WHAT YOU SHOULD DO:
Can you give the listing below as a Markdown table with two columns, Row and Line, numbering each line and leaving out blank ones? Keep the pictures out of the table.

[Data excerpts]

--

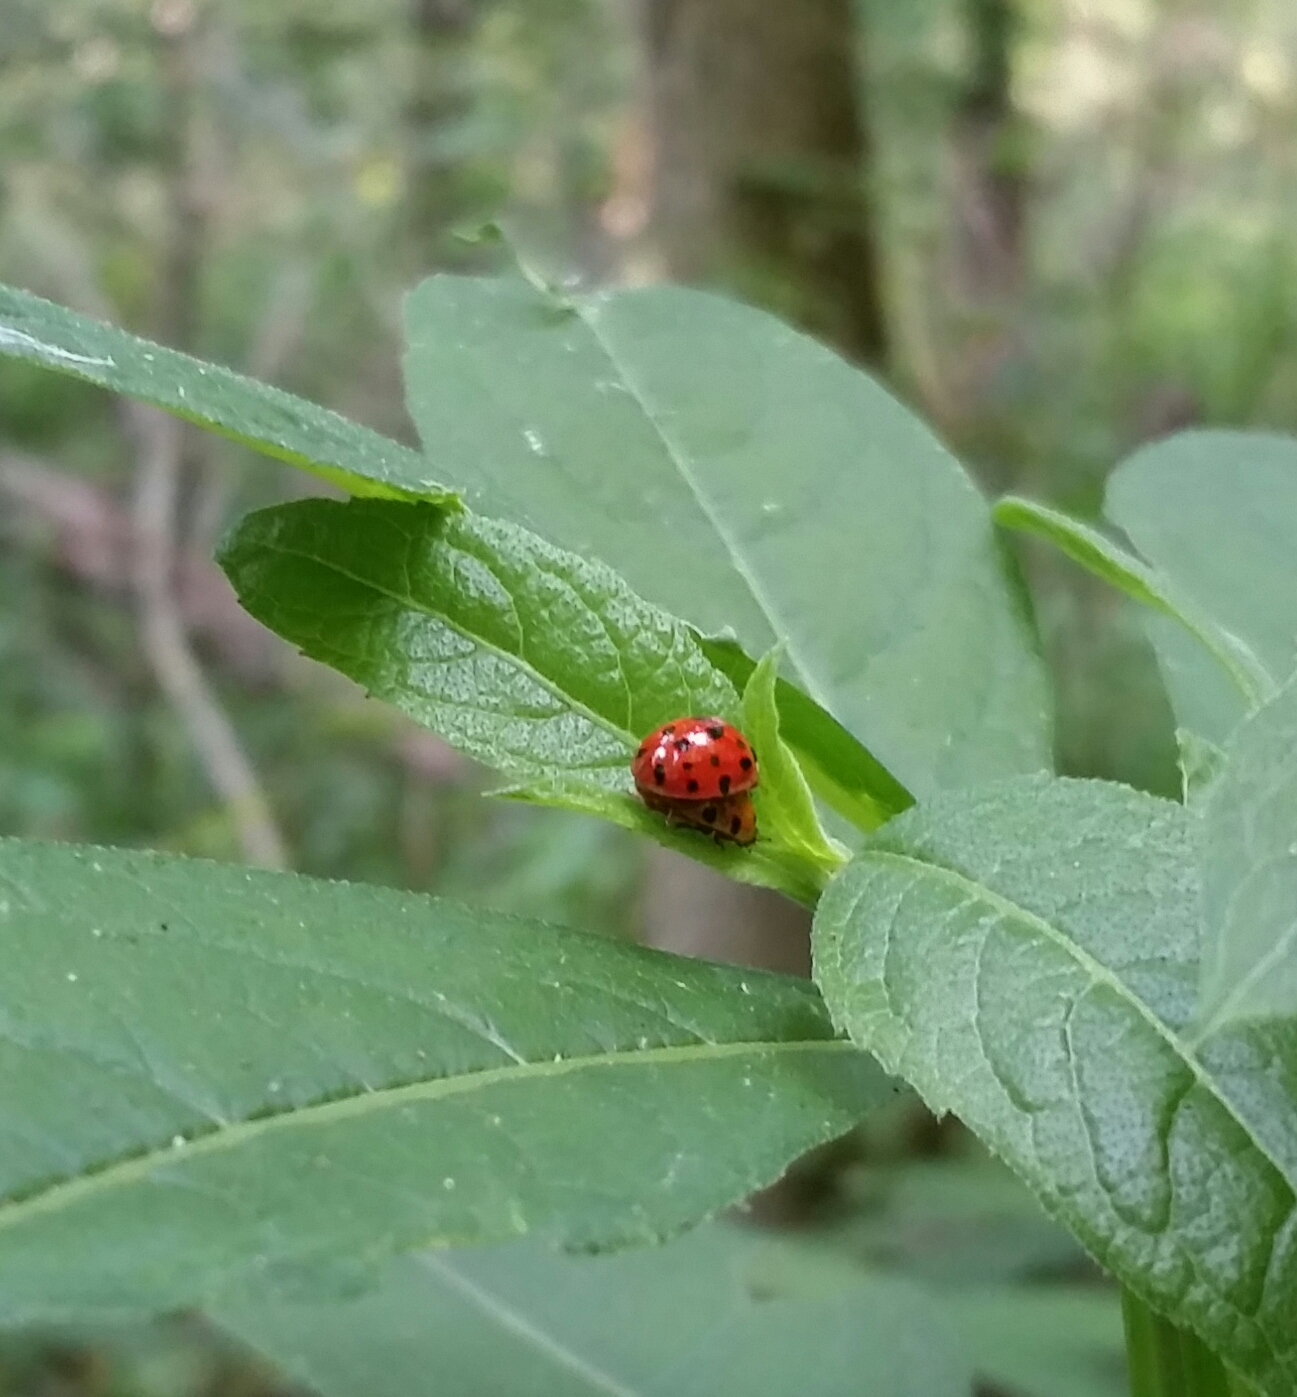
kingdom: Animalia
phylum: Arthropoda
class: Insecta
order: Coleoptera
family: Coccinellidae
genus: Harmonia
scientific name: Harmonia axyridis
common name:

--

OUTPUT BELOW:
| Row | Line |
|---|---|
| 1 | kingdom: Animalia |
| 2 | phylum: Arthropoda |
| 3 | class: Insecta |
| 4 | order: Coleoptera |
| 5 | family: Coccinellidae |
| 6 | genus: Harmonia |
| 7 | scientific name: Harmonia axyridis |
| 8 | common name: |